In our San Francisco example let's assume there are no buildings currently being constructed and no buildings being planned for construction. Why would that be? Well, it's because, based on our replacement cost calculation above, it's actually cheaper to buy existing buildings as an investment than it is to build a new one. Also consider that there is substantial risk attached to developing a new building from raw dirt, implying there's an additional risk premium associated with developing a new building versus buying an existing one.

What replacement cost really tells you is whether or not your property is subject to development risk in the near future or not. In our example, we're buying the building at a 25% discount to replacement cost. This implies rents would have to increase an additional 25% while the cost of developing a replacement building remains static in order to justify developing a new, competing building (or cap rates compress). In theory that threshold where asset prices are higher than replacement cost shouldn't happen for a good amount of time. The subject property should be in good shape on the supply side for the foreseeable future.
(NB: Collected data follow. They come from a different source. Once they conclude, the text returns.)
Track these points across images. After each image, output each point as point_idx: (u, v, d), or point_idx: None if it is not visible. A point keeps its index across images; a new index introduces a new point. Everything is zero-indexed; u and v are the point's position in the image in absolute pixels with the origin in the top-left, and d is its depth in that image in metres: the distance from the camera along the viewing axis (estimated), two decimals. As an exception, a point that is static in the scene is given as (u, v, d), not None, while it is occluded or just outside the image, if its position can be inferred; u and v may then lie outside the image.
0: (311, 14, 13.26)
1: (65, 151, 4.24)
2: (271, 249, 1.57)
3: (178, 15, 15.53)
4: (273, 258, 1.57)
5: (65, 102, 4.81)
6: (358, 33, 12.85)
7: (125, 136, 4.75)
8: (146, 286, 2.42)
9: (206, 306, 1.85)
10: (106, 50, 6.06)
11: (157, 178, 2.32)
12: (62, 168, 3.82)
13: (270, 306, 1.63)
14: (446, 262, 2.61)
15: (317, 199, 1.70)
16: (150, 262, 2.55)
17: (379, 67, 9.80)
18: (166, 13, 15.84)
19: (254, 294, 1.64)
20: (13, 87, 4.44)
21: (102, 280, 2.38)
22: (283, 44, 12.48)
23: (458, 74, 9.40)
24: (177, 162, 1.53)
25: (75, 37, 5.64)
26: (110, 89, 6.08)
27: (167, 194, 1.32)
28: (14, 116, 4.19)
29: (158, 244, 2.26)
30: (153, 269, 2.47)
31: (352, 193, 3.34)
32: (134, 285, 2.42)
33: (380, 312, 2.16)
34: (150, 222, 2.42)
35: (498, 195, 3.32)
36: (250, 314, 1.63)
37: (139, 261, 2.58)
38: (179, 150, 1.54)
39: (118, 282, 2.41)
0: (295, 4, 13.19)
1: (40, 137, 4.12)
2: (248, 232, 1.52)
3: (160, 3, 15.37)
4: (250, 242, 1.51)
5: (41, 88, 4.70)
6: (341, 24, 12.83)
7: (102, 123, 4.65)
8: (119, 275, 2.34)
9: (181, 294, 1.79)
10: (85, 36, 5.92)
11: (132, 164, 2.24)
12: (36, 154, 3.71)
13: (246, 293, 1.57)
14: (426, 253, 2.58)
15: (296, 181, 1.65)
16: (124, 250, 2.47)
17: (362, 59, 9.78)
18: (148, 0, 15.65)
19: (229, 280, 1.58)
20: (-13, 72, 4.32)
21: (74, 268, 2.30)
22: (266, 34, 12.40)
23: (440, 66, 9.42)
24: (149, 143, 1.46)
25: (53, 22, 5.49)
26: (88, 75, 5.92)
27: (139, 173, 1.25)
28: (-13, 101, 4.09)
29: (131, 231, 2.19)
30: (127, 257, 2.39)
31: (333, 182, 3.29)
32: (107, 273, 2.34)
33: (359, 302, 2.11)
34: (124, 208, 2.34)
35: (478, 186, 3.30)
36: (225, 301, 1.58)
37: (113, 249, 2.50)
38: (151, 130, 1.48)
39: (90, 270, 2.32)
If the opposite were true, i.e. asset values were higher than replacement cost on a PSF basis, then you need to be worried about new buildings being developed and competing with the subject property. That parking lot kitty corner to your building--that could become a shiny new building that steals all your tenants. You better make sure there's enough demand from tenants to sustain additional square footage in the market or your property has some unique feature / competitive advantage that will help it maintain its occupancy and rents.
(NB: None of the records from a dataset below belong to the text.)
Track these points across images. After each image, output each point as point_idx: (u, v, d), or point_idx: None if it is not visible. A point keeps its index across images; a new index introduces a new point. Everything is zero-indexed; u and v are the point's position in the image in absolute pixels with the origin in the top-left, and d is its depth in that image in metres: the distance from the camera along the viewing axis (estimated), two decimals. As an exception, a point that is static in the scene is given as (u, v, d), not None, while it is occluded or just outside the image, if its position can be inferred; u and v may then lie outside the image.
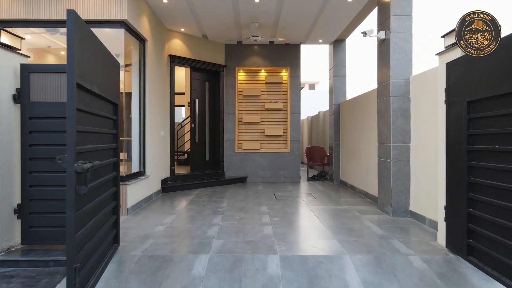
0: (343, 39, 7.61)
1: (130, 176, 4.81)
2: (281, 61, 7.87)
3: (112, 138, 3.05)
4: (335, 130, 7.62)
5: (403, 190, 4.41)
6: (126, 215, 4.48)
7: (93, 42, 2.32)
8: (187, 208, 5.00)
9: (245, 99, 7.93)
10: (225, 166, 7.82)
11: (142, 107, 5.40)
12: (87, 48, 2.14)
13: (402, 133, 4.43)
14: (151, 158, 5.61)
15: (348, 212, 4.71)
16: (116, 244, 3.12)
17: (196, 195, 6.09)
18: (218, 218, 4.34)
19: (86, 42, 2.14)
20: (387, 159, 4.53)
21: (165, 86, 6.55)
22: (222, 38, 7.39)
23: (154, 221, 4.21)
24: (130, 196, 4.59)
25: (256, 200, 5.58)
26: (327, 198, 5.84)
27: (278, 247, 3.20)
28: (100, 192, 2.58)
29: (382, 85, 4.72)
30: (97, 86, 2.36)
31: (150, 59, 5.55)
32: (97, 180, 2.47)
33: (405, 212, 4.41)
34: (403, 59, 4.44)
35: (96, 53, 2.39)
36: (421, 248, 3.18)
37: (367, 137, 5.84)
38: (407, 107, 4.43)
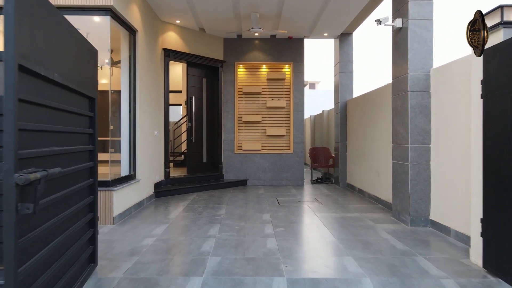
0: (350, 33, 7.12)
1: (118, 180, 4.33)
2: (284, 56, 7.38)
3: (88, 139, 2.57)
4: (342, 129, 7.14)
5: (423, 197, 3.93)
6: (112, 224, 4.00)
7: (52, 16, 1.83)
8: (181, 215, 4.52)
9: (245, 96, 7.44)
10: (224, 168, 7.33)
11: (132, 104, 4.91)
12: (40, 23, 1.66)
13: (422, 133, 3.95)
14: (142, 160, 5.13)
15: (360, 221, 4.23)
16: (92, 264, 2.63)
17: (192, 200, 5.61)
18: (215, 229, 3.86)
19: (40, 14, 1.66)
20: (404, 161, 4.05)
21: (159, 82, 6.06)
22: (220, 31, 6.91)
23: (142, 232, 3.73)
24: (117, 203, 4.11)
25: (257, 206, 5.10)
26: (335, 203, 5.35)
27: (285, 267, 2.72)
28: (67, 205, 2.10)
29: (397, 80, 4.24)
30: (59, 73, 1.88)
31: (141, 52, 5.07)
32: (62, 190, 1.99)
33: (425, 221, 3.92)
34: (423, 49, 3.96)
35: (57, 32, 1.91)
36: (453, 269, 2.70)
37: (378, 137, 5.35)
38: (427, 103, 3.94)
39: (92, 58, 2.62)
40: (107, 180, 4.05)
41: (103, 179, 4.06)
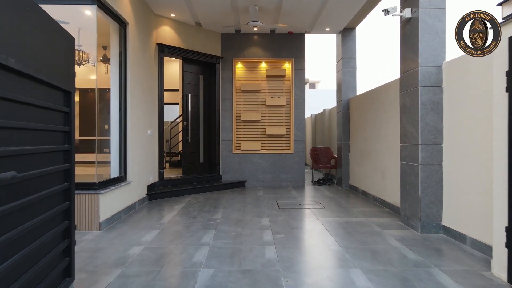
0: (353, 27, 6.82)
1: (106, 183, 4.03)
2: (284, 52, 7.08)
3: (63, 137, 2.27)
4: (344, 128, 6.84)
5: (434, 201, 3.63)
6: (98, 230, 3.70)
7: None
8: (174, 220, 4.22)
9: (243, 94, 7.15)
10: (221, 169, 7.03)
11: (122, 101, 4.62)
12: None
13: (433, 131, 3.65)
14: (134, 160, 4.83)
15: (366, 226, 3.93)
16: (68, 278, 2.34)
17: (187, 203, 5.31)
18: (209, 235, 3.56)
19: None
20: (414, 162, 3.75)
21: (153, 79, 5.76)
22: (217, 25, 6.61)
23: (130, 239, 3.43)
24: (104, 208, 3.81)
25: (256, 210, 4.80)
26: (338, 206, 5.05)
27: (285, 281, 2.42)
28: (33, 214, 1.80)
29: (406, 75, 3.94)
30: (17, 59, 1.58)
31: (132, 46, 4.77)
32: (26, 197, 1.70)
33: (437, 227, 3.63)
34: (434, 41, 3.66)
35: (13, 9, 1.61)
36: (474, 283, 2.40)
37: (383, 136, 5.06)
38: (438, 99, 3.65)
39: (68, 46, 2.32)
40: (93, 183, 3.76)
41: (88, 182, 3.76)
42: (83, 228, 3.69)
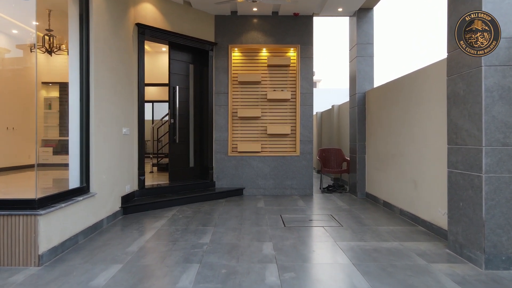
0: (370, 8, 5.79)
1: (54, 197, 3.00)
2: (289, 37, 6.05)
3: None
4: (359, 127, 5.81)
5: (505, 225, 2.61)
6: (37, 266, 2.66)
7: None
8: (147, 247, 3.19)
9: (241, 86, 6.12)
10: (215, 175, 6.00)
11: (84, 90, 3.59)
12: None
13: (503, 128, 2.62)
14: (101, 166, 3.80)
15: (404, 257, 2.90)
16: None
17: (170, 218, 4.28)
18: (190, 274, 2.53)
19: None
20: (473, 171, 2.73)
21: (130, 66, 4.73)
22: (210, 5, 5.58)
23: (76, 281, 2.40)
24: (48, 233, 2.78)
25: (256, 230, 3.77)
26: (358, 224, 4.02)
27: None
28: None
29: (459, 52, 2.91)
30: None
31: (97, 21, 3.75)
32: None
33: (508, 261, 2.60)
34: (504, 2, 2.63)
35: None
36: None
37: (416, 136, 4.03)
38: (511, 84, 2.62)
39: None
40: (31, 199, 2.73)
41: (25, 198, 2.74)
42: (15, 263, 2.66)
Replacement Cost has a catch...

The interesting thing about replacement cost is that it is sort of a proxy for how healthy a market is. In the real world, San Francisco has gone through a huge construction boom over the last few years due to crazy demand from the booming tech sector. Clearly asset values have gone well above replacement cost and developers are taking advantage of it. A similar phenomenon is happening in Seattle where it seems like a new skyscraper is being built on every street corner right now.
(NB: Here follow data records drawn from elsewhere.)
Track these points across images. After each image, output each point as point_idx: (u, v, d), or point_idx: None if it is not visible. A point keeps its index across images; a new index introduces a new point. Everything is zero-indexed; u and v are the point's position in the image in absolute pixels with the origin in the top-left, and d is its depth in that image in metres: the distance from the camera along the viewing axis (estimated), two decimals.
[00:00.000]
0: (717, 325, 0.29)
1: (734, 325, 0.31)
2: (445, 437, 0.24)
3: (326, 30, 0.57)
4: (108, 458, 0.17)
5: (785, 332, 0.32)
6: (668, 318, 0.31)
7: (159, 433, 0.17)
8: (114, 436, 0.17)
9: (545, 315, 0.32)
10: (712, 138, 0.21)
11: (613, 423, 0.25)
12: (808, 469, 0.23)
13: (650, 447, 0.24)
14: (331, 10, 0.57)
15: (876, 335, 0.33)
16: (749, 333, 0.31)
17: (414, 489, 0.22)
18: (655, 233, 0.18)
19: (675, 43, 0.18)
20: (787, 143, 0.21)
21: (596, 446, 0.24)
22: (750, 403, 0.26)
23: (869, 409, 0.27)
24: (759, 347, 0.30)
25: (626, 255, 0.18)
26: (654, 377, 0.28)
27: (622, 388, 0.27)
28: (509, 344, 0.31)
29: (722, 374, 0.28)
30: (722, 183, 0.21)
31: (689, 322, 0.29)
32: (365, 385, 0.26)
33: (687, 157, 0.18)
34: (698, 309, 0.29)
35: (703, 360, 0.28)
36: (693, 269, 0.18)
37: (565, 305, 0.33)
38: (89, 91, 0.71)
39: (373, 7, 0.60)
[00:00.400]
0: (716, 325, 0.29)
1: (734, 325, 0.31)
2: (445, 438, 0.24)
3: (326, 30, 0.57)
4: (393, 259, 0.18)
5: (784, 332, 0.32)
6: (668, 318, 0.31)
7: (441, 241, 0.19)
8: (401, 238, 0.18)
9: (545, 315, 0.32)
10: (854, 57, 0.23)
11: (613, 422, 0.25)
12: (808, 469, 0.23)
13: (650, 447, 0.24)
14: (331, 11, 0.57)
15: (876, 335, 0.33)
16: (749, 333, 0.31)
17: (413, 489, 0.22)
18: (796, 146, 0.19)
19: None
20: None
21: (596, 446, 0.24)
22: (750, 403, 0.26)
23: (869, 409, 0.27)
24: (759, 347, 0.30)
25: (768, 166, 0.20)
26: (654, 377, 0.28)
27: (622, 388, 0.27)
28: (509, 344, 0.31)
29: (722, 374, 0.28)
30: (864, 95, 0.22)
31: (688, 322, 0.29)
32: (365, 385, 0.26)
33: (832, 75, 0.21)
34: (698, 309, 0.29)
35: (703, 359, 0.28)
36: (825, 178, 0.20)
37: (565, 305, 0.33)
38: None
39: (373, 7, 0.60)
In spite of this massive construction boom, the demand has been so strong that the markets have soaked up all the new supply and rental rates / occupancy have held strong. Imagine you own an office building in Downtown Seattle. During this construction frenzy, a developer builds a huge office building across the street from you with class A retail on the first floor. At first you're scared, but then Amazon comes in and pre-leases the entire building and a premier restaurateur plans on opening a high-end steakhouse on the ground floor. Then, another block over, a hotel developer builds a brand new luxury hotel. Imagine how much more valuable your building is now. It's across the street from a big Amazon campus--many tech tenants will want close proximity to Amazon and will pay good money to be in your building--it's across the street from one of the city's newest and best restaurants, and there's a brand new luxury hotel a block away that will substantially increase the amenity base in the immediate area.

These are the kinds of things that are happening right now in these cities. If you're a property owner there, yes, there's supply side risk, but as in the example above, as that new supply is soaked up the entire area is transformed, increasing the value of your property. While replacement cost can be a worrisome indicator for the near term, in some ways you want own property in a city that will get more development in the future.

Let's take an example from the opposite end of the spectrum: Detroit. Unfortunately over the past few decades, Detroit has gone from one of America's premier cities to one of its worst in terms of crime, property values, population growth and economic growth. Subsequently, there has been little to no new construction over the past few decades. There's just no need to build another skyscraper in Downtown Detroit when so many of the existing buildings are likely struggling as is. I don't have exact numbers, but I would guess buildings in Downtown Detroit are well, well below replacement cost. That's great and all, there's probably no near term supply risk, but it's also a bad indicator for the future health of that market.